Ce service a évidemment attiré des utilisateurs malintentionnés et a facilité le blanchiment de milliards de dollars.
L’OFAC a récemment ajouté les fondateurs de Tornado Cash, Roman Semenov et Roman Storm, à sa liste de surveillance. Peu après, les deux développeurs ont été arrêtés et inculpés par l’OFAC pour conspiration en vue d’exploiter une entreprise de transmission d’argent sans licence et blanchiment d’argent. L’OFAC estime que les développeurs auraient dû s’inscrire auprès du FinCEN pour opérer Tornado Cash.
La défense des développeurs par Coin Center
L’arrestation des développeurs a suscité l’indignation dans la sphère crypto. En effet, ils sont poursuivis pour avoir créé un logiciel open source utilisé à des fins malveillantes, mais ils n’ont aucune responsabilité dans l’utilisation qui en est faite.
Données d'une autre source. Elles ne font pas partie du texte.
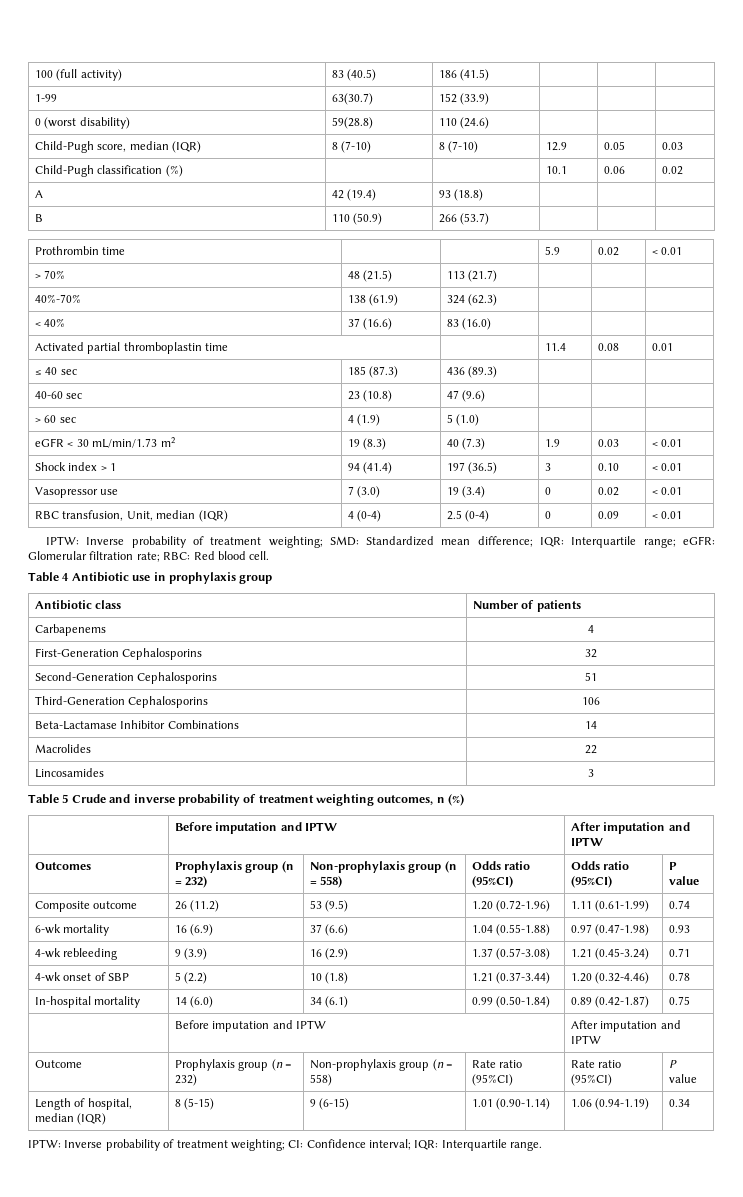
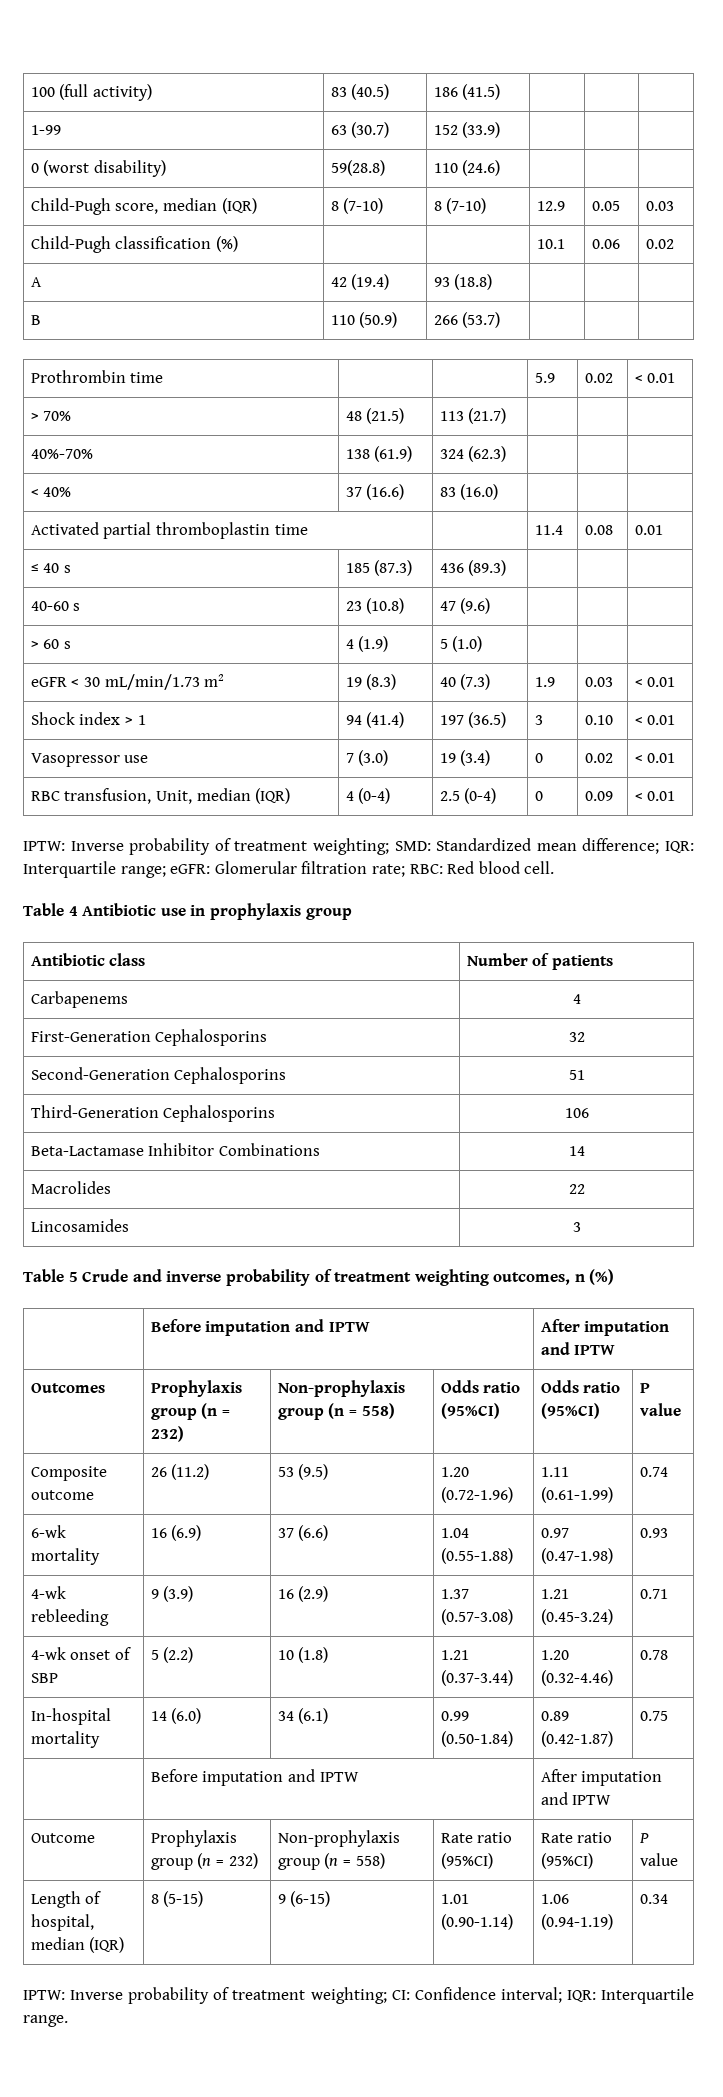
[331,93,373,105] 63(30.7) -> [330,122,390,138] 63 (30.7)
[60,369,77,375] sec -> [64,565,72,573] s
[66,393,83,399] sec -> [73,603,81,611] s
[59,417,76,423] sec -> [64,641,72,649] s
Coin Center, un groupe de défense juridique spécialisé dans les cryptomonnaies, a pris la défense des développeurs. Dans une publication sur son site, il critique vivement cette inculpation, affirmant que les faits présentés ne montrent aucune violation claire des infractions liées à la transmission d’argent.
Au-delà de la communauté crypto, cette affaire pourrait avoir des conséquences sur les droits des citoyens américains. En effet, tout logiciel d’anonymisation ou de protection de la vie privée pourrait être poursuivi s’il est utilisé à des fins illicites.
Il est à noter qu’en août dernier, Alexsey Pertsev, un développeur de Tornado Cash, avait été arrêté aux Pays-Bas suite à la mise sur liste noire du protocole par l’OFAC. Il a été libéré neuf mois plus tard.